L'expérience de la souffrance ou de la mort nous réveille de façon dramatique. La question du sens se fait alors pressante. D'abord nous voulons comprendre, le pourquoi de ce qui nous arrive. Vient ensuite, le temps pour accepter que nous ne connaîtrons jamais la vraie réponse. Suit alors, le temps du « pour quoi » en deux mots, de ce drame, qu'est-ce que j'en fais, où vais-je, qu'est-ce que j'en retire. Et je me mets à grandir en moi-même, à retrouver le sens de la vie, à redécouvrir qu'une seule chose compte, c'est d'aimer. Le reste, le matériel, facilite la vie, mais ne l'épanouit pas. Seul l'amour et l'amitié peuvent le faire. Nous retrouvons les valeurs essentielles de notre vie sur terre. Ces retrouvailles ne peuvent hélas se faire seul. Nous avons à ce moment, peut-être plus que jamais, besoin des autres, du Tout-Autre. Pour passer de la souffrance à la lumière, l'amour est devenu une nécessité. Et là, tout à coup, nous faisons la douloureuse épreuve de la solitude. La maladie, la mort font fuir. On ne téléphone pas, on ne prend pas de nouvelles, on ira même jusqu'à changer de trottoir pour ne pas devoir parler à cette personne qui souffre. Nous ne savons pas ce que nous devons dire, comment nous comporter. Nous sommes tout simplement tellement mal à l'aise. Vouloir trouver les mots justes, c'est croire que l'on peut comprendre, or nous ne comprenons pas ces deux mystères.
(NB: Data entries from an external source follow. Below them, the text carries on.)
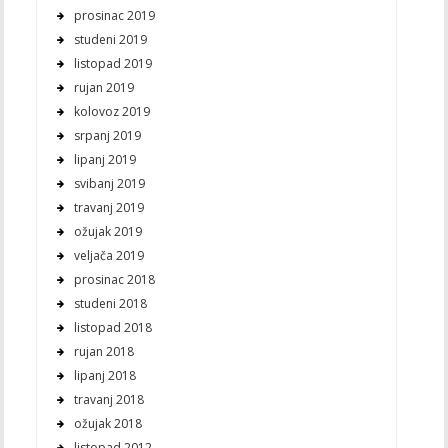
prosinac 2019
studeni 2019
listopad 2019
rujan 2019
kolovoz 2019
srpanj 2019
lipanj 2019
svibanj 2019
travanj 2019
ožujak 2019
veljača 2019
prosinac 2018
studeni 2018
listopad 2018
rujan 2018
lipanj 2018
travanj 2018
ožujak 2018
listopad 2012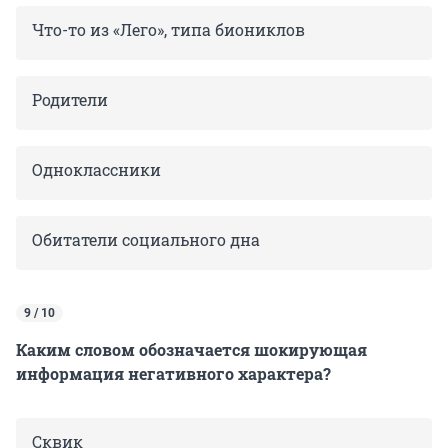
Что-то из «Лего», типа биониклов
Родители
Одноклассники
Обитатели социального дна
9 / 10
Каким словом обозначается шокирующая
информация негативного характера?
Сквик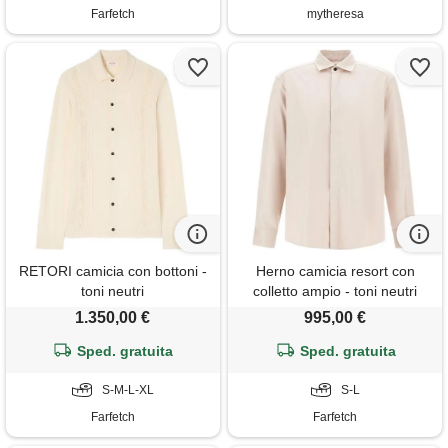
Farfetch
mytheresa
RETORI camicia con bottoni -
Herno camicia resort con
toni neutri
colletto ampio - toni neutri
1.350,00 €
995,00 €
Sped. gratuita
Sped. gratuita
S-M-L-XL
S-L
Farfetch
Farfetch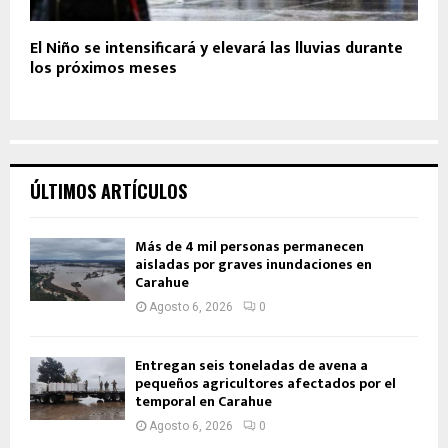
El Niño se intensificará y elevará las lluvias durante
los próximos meses
ÚLTIMOS ARTÍCULOS
Más de 4 mil personas permanecen
aisladas por graves inundaciones en
Carahue
Agosto 6, 2026
0
Entregan seis toneladas de avena a
pequeños agricultores afectados por el
temporal en Carahue
Agosto 6, 2026
0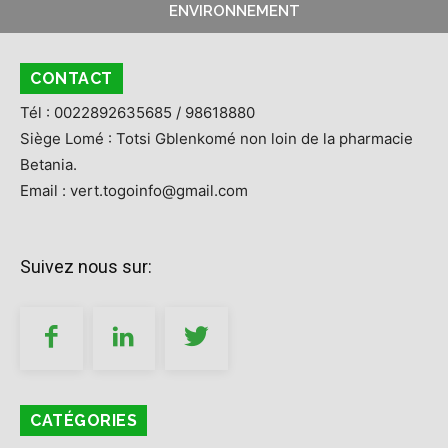
ENVIRONNEMENT
CONTACT
Tél : 0022892635685 / 98618880
Siège Lomé : Totsi Gblenkomé non loin de la pharmacie
Betania.
Email : vert.togoinfo@gmail.com
Suivez nous sur:
CATÉGORIES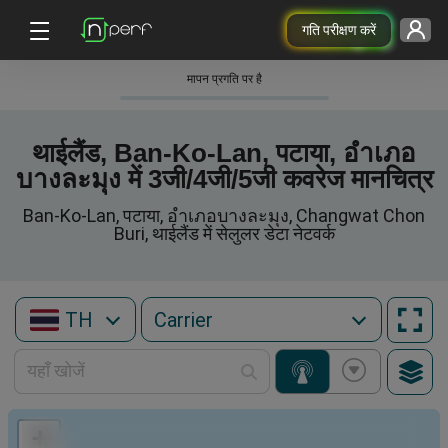
गति परीक्षण करें
मापन प्रगति पर है
थाईलैंड, Ban-Ko-Lan, पटाया, อำเภอ
บางละมุง में 3जी/4जी/5जी कवरेज मानचित्र
Ban-Ko-Lan, पटाया, อำเภอบางละมุง, Changwat Chon
Buri, थाईलैंड में सेलुलर डेटा नेटवर्क
TH
+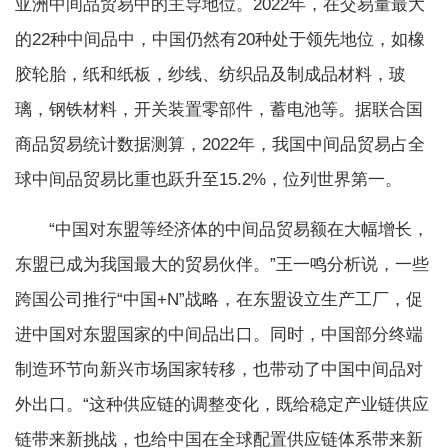
亚洲中间品贸易中的主导地位。2022年，在交易量最大
的22种中间品中，中国仍然有20种处于领先地位，如橡
胶轮胎，纸和纸板，纱线、纺织品及制成品材料，玻
璃，钢铁材料，开关装置零部件，蓄电池等。据联合国
商品贸易统计数据测算，2022年，我国中间品贸易占全
球中间品贸易比重也跃升至15.2%，位列世界第一。
“中国对东盟等经济体的中间品贸易额在大幅增长，
东盟已成为我国最大的贸易伙伴。”王一鸣分析说，一些
跨国公司推行“中国+N”战略，在东盟设立生产工厂，促
进中国对东盟国家的中间品出口。同时，中国部分终端
制造环节向新兴市场国家转移，也带动了中国中间品对
外出口。“这种供应链的调整变化，既给稳定产业链供应
链带来新挑战，也给中国在全球配置供应链体系带来新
Ils surviennent, jaillissent sans nous demander notre avis. Il nous reste alors la compassion, ce désir de porter ensemble la souffrance de l'autre. Rien ne peut endiguer la souffrance, il reste alors ce mystérieux pouvoir de l'amour pour reprendre les mots de Michel Quoist. Avoir de la compassion, c'est être là, dans son propre silence, aimer sans chercher ni ne trouver de réponses. Laisser l'espace à l'autre pour qu'il puisse se dire, se raconter dans sa propre souffrance. Le combler de son amitié pour affronter sa destinée.

Hélas, la compassion ne vient pas comme cela, elle n'est pas innée. Elle naît de notre capacité de communiquer, de nommer nos peurs de la maladie et de la mort, de quitter cette pudeur qui nous tenaille et nous emprisonne. Il ne faut pas tout vivre pour comprendre. Mais c'est vrai, lorsqu'on a vécu l'épreuve de la souffrance, on pressent mieux la solitude de l'autre. Si entre nous, nous trouvions la force de prendre un peu de temps pour parler de tout cela, nous serons alors plus à l'aise pour accompagner et aimer celle ou celui qui traverse un tel moment. Et c'est ensemble que nous grandirons. Comme le Christ nous le rappelle ce matin (soir), au Royaume de Dieu, c'est servir qui importe. En ce jour de la mission universelle, il ne me reste alors qu'à nous souhaiter de bonnes discussions chez nous. Mon rêve sera alors réalisé. Et il y aura un peu plus d'humanité lorsque nous traversons des difficultés.